HIGH POINT — The issue of Taser-armed police in local schools sparked impassioned debate from advocates of both sides of the issue during a discussion Thursday.
High Point Police Chief Jim Fealy and Guilford County Sheriff BJ Barnes heard support for and frustration with their decisions to arm school resource officers with Tasers.
“I don’t think our children need school resource officers in schools or Tasers,” said Mary Southern during the High Point Human Relations Department’s panel discussion.
Southern’s daughter is a sophomore at Ragsdale High, where in September a deputy used a Taser on a 15-year-old female student after she attacked school officials and the deputy, according to the sheriff’s office.
A few days later, another deputy suffered a leg injury that required surgery while breaking up a fight at Northeast High. The deputy could have used a Taser in that instance but didn’t, Barnes said, because of the controversy surrounding the Ragsdale incident.
There were a few in the audience Thursday who support arming school resource officers with Tasers, including Dana Hester. She has two adult children, but she said she regularly volunteers at other schools in the state.
“I’ve been in high schools; they’re not the same as when I was growing up,” Hester said. “I felt threatened.”
Residents and officials have debated whether school resource officers should carry Tasers since 2007, when Barnes armed deputies working in schools with the weapons. The debate heated up this fall when Fealy and Greensboro police Chief Tim Bellamy decided to arm their school resource officers with Tasers as well.
“It’s not our desire to ever Tase a kid … but sometimes you have to use force against our kids,” Fealy said.
Opponents of Tasers in schools say that because the weapons are considered nonlethal, school resource officers are more apt to use them against unruly students rather than try to de-escalate a situation. But Tasers can be lethal, some say.
Ian Mance, a program associate with the American Civil Liberties Union, sat on the panel with Fealy and Barnes and cited several incidents where medical examiners have ruled Tasers were the cause or contributing factor in deaths.
Mance said the ACLU is not against the use of Tasers, but police need to have clear guidelines for using them.
“I just have to believe that if a student does die after being Tased on school grounds, the people just aren’t going to stand for that,” Mance said.
There are those, including Fealy and Barnes, who argue there is no clear data showing the deaths linked to Tasers were caused by them.
Fealy said he understands the concerns that some in the community have, but he believes his decision is supported by research and the good he’s seen come from arming officers with Tasers.

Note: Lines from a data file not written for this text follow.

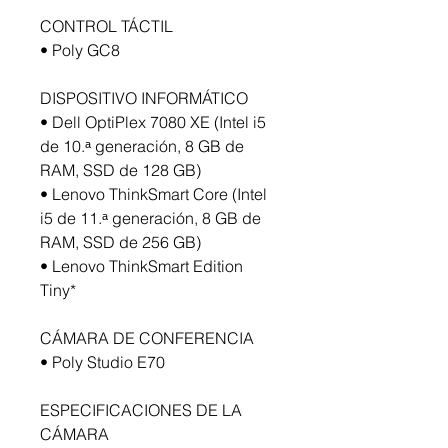
CONTROL TÁCTIL
• Poly GC8
DISPOSITIVO INFORMÁTICO
• Dell OptiPlex 7080 XE (Intel i5
de 10.ᵃ generación, 8 GB de
RAM, SSD de 128 GB)
• Lenovo ThinkSmart Core (Intel
i5 de 11.ᵃ generación, 8 GB de
RAM, SSD de 256 GB)
• Lenovo ThinkSmart Edition
Tiny*
CÁMARA DE CONFERENCIA
• Poly Studio E70
ESPECIFICACIONES DE LA
CÁMARA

“There’s still a lot to be learned about it. I hope we don’t learn something someday that makes us stop using them,” Fealy said. “I don’t think that information is out there.”

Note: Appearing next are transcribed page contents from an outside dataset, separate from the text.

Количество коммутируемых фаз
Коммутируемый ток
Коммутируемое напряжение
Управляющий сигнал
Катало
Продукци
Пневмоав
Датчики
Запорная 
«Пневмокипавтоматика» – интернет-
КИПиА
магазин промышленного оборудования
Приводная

The debate isn’t over. The Guilford County Board of Education voted earlier this month to invite Fealy, Barnes and Bellamy to discuss the issue.

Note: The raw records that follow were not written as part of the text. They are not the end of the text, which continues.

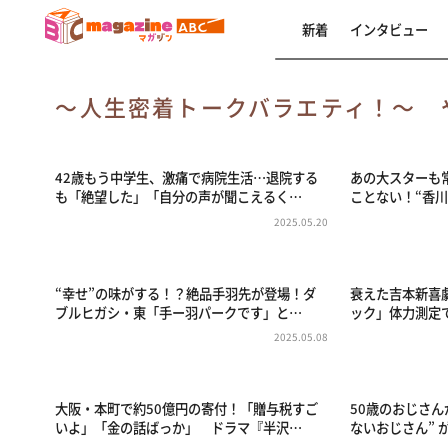
新着
インタビュー
～人生密着トークバラエティ！～ 
42歳もう中学生、激痛で病院生活…退院する
あの大スターも
も「絶望した」「自分の声が聞こえるく…
ことない！“香
2025.05.20
“幸せ”の味がする！？絶品手羽先が登場！ダ
衰えた吉本新喜
ブルヒガシ・東「手ー羽パークです」と…
ック」体力測定
2025.05.08
大阪・本町で約50億円の寄付！「贈与税すご
50歳のおじさん
いよ」「金の話ばっか」 ドラマ『半沢…
ないおじさん” 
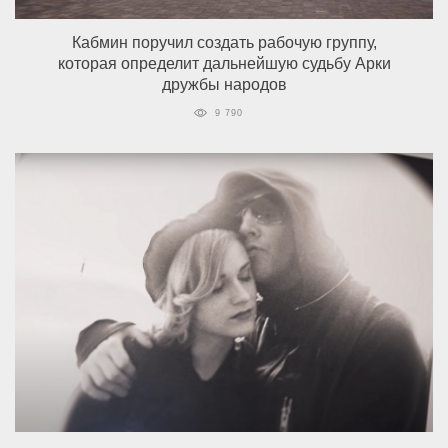
Кабмин поручил создать рабочую группу,
которая определит дальнейшую судьбу Арки
дружбы народов
9 790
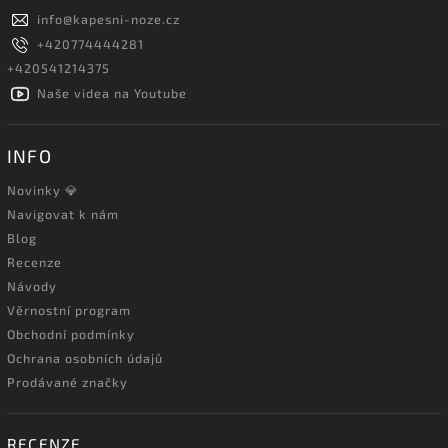
info
@
kapesni-noze.cz
+420774444281
+420541214375
Naše videa na Youtube
INFO
Novinky 💎
Navigovat k nám
Blog
Recenze
Návody
Věrnostní program
Obchodní podmínky
Ochrana osobních údajů
Prodávané značky
RECENZE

The board, like the community, is split over the issue.
Board member Carlvena Foster, who represents parts of High Point, attended the meeting Thursday. She said she hopes the school board and law enforcement officials will compromise.
“I don’t believe we have the level of violence in our schools that requires Tasers in our schools,” Foster told the panel.
A date for the school board meeting has not been set, but Chairman Alan Duncan said he hopes it will be held before the end of the year.